= Apolosi Nawai =

Apolosi Nawai (1876–1946), known as the King of Fiji from Nacavacola Navatulevu, was a charismatic Fijian leader who challenged British colonial rule. He was held by the Fijian government.

==Biography==
Apolosi founded and led the Viti Trading Company in 1915 that first aimed to capture the profits of trading Fijian village produce for its mainly Fijian shareholders. The trading company was seen by the European settlers as a challenge to their influence, and the colonial authorities and courts were encouraged to suppress it. The company's agents quickly assumed the role of village authorities in opposition to the Native Administration and Fijian chiefs.

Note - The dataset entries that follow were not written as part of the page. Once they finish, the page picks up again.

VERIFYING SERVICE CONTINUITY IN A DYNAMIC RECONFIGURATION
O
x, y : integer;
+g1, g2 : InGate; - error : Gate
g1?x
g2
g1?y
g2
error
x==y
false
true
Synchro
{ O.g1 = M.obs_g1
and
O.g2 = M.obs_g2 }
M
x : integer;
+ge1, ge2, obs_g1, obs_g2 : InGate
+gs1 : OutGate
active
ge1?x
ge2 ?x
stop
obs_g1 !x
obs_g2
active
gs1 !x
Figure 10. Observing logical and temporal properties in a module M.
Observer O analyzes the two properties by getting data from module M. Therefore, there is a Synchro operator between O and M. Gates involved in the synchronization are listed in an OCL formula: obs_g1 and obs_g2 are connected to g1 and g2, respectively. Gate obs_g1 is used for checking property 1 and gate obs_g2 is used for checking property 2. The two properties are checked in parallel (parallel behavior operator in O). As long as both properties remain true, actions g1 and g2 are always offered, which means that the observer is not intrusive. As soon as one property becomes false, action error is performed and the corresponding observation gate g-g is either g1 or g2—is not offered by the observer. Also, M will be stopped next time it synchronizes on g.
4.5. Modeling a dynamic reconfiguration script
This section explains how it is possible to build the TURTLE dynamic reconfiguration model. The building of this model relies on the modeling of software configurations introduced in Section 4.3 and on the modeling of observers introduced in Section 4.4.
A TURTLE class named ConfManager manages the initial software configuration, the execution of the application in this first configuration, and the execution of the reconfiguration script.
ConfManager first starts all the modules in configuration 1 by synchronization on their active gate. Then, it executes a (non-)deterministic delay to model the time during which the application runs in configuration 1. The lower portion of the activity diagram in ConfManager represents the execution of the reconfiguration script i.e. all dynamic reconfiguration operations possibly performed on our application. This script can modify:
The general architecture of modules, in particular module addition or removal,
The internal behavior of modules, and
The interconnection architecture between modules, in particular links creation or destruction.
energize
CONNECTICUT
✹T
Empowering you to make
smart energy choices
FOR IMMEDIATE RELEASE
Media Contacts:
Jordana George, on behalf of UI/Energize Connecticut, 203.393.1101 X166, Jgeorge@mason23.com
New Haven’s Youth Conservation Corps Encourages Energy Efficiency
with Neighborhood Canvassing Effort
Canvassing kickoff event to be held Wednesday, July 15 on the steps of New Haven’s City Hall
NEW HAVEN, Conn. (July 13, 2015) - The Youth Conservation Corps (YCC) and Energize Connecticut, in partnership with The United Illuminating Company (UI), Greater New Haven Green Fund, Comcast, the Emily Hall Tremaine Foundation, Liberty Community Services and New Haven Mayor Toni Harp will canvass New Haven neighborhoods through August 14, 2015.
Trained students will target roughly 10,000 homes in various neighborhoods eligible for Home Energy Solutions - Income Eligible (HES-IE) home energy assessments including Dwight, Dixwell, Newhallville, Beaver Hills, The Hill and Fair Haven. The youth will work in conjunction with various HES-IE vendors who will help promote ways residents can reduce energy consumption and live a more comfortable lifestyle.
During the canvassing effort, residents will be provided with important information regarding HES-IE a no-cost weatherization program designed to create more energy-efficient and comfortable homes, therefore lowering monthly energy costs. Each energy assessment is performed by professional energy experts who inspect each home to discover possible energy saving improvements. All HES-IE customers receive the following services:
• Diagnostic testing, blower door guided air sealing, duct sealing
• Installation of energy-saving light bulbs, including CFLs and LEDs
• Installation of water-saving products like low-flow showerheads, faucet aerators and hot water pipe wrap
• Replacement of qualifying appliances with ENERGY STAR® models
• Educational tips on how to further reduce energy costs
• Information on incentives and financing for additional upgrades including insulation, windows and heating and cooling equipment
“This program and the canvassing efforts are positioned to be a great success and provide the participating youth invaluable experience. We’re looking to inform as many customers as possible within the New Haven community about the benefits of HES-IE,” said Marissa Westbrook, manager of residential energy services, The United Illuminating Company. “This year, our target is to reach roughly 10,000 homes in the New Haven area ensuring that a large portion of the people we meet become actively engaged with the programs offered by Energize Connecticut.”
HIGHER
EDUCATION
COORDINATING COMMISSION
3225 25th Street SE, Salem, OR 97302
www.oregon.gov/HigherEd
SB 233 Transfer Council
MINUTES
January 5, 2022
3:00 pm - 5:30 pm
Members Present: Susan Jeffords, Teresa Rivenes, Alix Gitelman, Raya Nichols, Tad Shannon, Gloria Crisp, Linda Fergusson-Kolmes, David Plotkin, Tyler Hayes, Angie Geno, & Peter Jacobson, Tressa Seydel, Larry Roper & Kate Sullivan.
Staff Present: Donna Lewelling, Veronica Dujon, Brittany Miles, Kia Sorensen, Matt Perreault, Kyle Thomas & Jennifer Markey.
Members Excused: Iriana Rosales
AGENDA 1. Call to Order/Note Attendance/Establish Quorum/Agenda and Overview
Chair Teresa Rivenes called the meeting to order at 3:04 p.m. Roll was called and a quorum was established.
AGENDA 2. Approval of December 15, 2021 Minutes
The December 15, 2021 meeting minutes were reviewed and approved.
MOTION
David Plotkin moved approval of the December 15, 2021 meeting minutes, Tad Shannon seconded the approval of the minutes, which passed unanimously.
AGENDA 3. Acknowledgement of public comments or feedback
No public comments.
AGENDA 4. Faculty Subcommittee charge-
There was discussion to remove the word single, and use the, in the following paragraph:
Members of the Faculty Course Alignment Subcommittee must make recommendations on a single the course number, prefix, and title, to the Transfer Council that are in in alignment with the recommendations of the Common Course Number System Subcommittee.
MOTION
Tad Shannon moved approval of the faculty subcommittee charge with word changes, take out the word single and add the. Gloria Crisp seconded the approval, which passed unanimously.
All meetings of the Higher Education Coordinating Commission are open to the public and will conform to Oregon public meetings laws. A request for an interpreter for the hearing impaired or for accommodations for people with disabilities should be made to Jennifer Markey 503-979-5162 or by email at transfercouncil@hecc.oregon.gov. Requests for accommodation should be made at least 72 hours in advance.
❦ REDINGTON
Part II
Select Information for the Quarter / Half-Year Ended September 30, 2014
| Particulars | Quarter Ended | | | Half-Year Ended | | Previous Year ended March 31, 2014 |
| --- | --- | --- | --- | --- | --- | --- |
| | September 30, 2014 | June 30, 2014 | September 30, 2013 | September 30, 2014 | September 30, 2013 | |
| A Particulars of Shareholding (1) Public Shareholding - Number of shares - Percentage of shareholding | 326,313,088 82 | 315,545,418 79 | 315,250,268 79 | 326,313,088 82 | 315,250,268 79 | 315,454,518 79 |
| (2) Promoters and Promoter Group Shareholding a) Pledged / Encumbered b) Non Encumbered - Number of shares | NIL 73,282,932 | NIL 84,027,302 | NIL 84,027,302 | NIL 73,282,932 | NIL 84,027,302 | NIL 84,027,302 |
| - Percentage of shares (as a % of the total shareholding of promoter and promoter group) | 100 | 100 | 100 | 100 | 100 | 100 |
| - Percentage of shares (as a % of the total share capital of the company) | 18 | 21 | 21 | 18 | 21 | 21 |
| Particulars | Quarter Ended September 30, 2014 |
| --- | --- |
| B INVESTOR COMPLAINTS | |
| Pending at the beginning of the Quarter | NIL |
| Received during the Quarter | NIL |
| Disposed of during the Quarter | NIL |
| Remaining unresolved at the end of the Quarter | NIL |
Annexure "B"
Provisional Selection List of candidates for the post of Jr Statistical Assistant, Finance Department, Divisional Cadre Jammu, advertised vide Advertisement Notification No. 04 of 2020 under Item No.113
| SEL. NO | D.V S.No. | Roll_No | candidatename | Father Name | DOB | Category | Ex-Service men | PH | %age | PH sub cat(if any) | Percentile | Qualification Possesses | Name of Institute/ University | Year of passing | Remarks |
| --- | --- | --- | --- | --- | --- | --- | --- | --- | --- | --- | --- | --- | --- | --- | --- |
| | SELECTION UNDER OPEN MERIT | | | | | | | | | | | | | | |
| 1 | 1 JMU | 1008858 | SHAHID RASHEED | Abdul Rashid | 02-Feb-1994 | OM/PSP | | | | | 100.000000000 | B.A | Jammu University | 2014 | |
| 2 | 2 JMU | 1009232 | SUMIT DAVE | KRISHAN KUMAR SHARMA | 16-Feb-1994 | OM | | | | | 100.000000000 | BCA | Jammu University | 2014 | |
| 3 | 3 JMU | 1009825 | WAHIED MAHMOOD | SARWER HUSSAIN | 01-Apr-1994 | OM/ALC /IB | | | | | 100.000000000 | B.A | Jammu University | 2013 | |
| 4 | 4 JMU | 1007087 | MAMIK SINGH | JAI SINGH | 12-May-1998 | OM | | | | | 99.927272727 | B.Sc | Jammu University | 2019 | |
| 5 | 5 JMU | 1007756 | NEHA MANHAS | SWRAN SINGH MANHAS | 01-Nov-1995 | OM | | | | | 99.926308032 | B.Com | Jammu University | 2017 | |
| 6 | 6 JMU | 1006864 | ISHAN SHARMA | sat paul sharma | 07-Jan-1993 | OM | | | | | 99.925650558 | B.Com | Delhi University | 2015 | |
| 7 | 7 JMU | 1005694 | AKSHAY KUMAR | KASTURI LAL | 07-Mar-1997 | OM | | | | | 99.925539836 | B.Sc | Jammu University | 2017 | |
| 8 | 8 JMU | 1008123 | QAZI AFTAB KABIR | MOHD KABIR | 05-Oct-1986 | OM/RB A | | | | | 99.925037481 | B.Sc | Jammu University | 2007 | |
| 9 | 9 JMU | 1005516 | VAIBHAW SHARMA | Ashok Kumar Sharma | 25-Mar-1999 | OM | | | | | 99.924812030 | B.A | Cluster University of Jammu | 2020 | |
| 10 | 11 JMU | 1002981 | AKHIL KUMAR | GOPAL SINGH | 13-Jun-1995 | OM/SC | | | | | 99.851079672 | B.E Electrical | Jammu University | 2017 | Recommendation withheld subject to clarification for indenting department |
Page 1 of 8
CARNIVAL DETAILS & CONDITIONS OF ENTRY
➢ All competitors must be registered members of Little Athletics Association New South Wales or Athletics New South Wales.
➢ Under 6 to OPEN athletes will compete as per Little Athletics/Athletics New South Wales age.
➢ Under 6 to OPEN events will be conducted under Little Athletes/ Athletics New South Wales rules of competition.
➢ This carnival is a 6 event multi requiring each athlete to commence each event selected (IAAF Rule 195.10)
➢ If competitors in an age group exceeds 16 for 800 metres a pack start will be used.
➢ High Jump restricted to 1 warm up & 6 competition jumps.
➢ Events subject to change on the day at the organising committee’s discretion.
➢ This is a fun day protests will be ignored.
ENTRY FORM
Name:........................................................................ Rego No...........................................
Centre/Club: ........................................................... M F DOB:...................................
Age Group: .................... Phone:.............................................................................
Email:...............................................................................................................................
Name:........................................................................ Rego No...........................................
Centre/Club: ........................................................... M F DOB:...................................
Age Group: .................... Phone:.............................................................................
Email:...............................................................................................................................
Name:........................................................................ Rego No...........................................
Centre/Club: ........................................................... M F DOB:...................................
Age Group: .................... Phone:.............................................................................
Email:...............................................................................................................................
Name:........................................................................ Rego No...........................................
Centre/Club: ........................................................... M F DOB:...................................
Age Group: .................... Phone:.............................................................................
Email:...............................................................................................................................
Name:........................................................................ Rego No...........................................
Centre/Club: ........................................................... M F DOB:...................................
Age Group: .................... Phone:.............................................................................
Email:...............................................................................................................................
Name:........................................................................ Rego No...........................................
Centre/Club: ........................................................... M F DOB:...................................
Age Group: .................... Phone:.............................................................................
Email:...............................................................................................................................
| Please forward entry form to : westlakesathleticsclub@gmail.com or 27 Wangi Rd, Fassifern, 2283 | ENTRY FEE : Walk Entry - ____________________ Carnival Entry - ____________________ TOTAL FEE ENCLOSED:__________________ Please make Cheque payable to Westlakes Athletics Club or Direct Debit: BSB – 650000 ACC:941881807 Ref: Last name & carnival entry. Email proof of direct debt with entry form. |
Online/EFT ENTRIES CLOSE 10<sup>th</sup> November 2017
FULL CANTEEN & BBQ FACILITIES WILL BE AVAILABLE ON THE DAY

In 1917, Apolosi was reported to have told supporters:
"I alone am the chief of Fiji: it is the will of God. These other chiefs only work for themselves; they don't spare a thought for you or your welfare."

Six months later, witnesses swore that Apolosi had claimed "I am the enemy of the government, I am the strong man".

That year, 1917, British Governor Bickham Sweet-Escott issued a Confining Order exiling Apolosi to Rotuma. In 1924 Apolosi's first exile came to an end. Shortly afterwards he led a charismatic religious movement promising a New Era and the fall of the British Empire in Viti Levu. In 1930 he was exiled for a second time.

In 1940 Apolosi was allowed to return from exile, but the authorities' fear that he would lead a quasi-religious movement meant that he was exiled again just weeks later, this time to New Zealand. In 1946 he was brought back to Yacata to die.